Face à ces évolutions, les besoins en formation se multiplient : diagnostic à distance, calibration des Adas, gestion des mises à jour OTA… Le métier de technicien va progressivement glisser vers celui d’expert logiciel. Mais pour Clément Perrin, la transition n’est pas forcément synonyme de complexité accrue.
Paradoxalement, ces véhicules peuvent être plus simples à entretenir qu’un moteur thermique Euro 6 saturé de sous-systèmes de dépollution. On entre dans un management du logiciel, différent mais plus rationnel.

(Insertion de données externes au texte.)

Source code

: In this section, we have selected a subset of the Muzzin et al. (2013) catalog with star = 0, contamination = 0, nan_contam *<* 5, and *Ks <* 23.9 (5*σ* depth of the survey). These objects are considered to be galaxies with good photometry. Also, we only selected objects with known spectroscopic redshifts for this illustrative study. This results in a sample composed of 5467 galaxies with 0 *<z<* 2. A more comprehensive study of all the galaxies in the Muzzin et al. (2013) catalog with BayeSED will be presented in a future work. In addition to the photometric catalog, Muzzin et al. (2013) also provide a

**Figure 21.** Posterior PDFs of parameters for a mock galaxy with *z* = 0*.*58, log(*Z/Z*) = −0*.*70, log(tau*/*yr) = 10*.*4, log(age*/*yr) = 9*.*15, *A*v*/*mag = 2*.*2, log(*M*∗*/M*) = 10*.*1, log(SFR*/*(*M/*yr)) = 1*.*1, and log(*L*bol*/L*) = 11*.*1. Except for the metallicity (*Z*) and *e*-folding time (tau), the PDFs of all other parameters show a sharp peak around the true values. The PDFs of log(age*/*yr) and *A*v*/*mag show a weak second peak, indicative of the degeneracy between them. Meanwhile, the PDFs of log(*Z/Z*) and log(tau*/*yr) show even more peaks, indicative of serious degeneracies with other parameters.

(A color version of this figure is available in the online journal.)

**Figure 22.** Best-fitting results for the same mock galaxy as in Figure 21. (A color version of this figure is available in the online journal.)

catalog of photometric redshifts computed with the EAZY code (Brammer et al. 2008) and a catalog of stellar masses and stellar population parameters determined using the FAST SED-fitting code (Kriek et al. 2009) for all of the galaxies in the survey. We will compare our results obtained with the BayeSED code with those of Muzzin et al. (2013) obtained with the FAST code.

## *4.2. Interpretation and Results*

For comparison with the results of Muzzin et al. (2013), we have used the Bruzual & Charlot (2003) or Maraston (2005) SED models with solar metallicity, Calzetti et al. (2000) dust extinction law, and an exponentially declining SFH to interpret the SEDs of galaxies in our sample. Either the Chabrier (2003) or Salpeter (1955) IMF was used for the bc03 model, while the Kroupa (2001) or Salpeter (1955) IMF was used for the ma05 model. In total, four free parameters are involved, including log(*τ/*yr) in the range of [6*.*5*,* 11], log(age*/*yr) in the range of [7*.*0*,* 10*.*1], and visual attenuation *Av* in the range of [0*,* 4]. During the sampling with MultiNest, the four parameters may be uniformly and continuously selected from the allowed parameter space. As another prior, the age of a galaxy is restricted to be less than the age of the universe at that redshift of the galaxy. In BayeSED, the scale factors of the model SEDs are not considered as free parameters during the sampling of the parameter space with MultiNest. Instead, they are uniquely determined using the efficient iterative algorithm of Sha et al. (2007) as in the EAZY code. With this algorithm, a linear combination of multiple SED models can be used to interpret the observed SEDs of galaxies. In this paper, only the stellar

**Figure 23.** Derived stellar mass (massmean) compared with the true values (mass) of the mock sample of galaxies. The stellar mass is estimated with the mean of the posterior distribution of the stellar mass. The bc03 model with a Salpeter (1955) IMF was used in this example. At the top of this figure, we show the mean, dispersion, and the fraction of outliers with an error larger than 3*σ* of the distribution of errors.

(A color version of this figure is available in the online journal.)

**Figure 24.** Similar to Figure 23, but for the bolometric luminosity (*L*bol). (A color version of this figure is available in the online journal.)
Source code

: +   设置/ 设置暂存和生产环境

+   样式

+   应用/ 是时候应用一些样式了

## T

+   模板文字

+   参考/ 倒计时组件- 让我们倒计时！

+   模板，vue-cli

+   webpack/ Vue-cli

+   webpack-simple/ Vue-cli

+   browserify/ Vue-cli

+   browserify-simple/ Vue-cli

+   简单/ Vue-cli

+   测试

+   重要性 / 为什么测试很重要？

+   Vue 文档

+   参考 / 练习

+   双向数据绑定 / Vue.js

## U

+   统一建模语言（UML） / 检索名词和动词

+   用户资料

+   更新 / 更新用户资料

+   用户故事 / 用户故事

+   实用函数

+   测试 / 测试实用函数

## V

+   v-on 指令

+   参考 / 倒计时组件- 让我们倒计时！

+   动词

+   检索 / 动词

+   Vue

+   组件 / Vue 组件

De son côté, Valeo mise sur la formation et les partenariats technologiques pour accompagner les garages. "Nous avons plus de 9 000 ingénieurs en logiciel dans le monde, et notre Tech Academy aide les ateliers à monter en compétence", souligne Derek de Bono
Vers un marché polarisé ?
Reste que cette révolution logicielle risque, à terme, d’accentuer la concentration du marché. "La complexité croissante des SDV risque de pousser certains réparateurs à se recentrer sur des opérations mécaniques simples, tandis que d’autres se spécialiseront sur le diagnostic avancé", anticipe Rodolphe Plasse.
L’étude de Via ID confirme cette tendance : la maîtrise de la donnée et la capacité d’accès direct aux interfaces constructeur deviendront des facteurs déterminants de compétitivité. En parallèle, la montée en puissance des acteurs technologiques – Google, Amazon ou Microsoft – dans l’écosystème automobile pourrait bouleverser les équilibres traditionnels de la filière.
Malgré ces défis, les perspectives de création de valeur restent considérables. Les services connectés pourraient représenter jusqu’à un quart du chiffre d’affaires de l’après-vente en 2030. Autrement dit, la voiture définie par logiciel n’annonce pas la fin de la réparation, mais un déplacement de la valeur vers le logiciel, la donnée et le service.
Les constructeurs ne seront pas les seuls à en tirer parti, à condition que les règles d’accès et de partage soient équitables. Comme le résume Rodolphe Plasse, "le marché ne disparaît pas, il change de visage. Le défi pour l’après-vente, c’est de rester dans le champ de vision du véhicule connecté."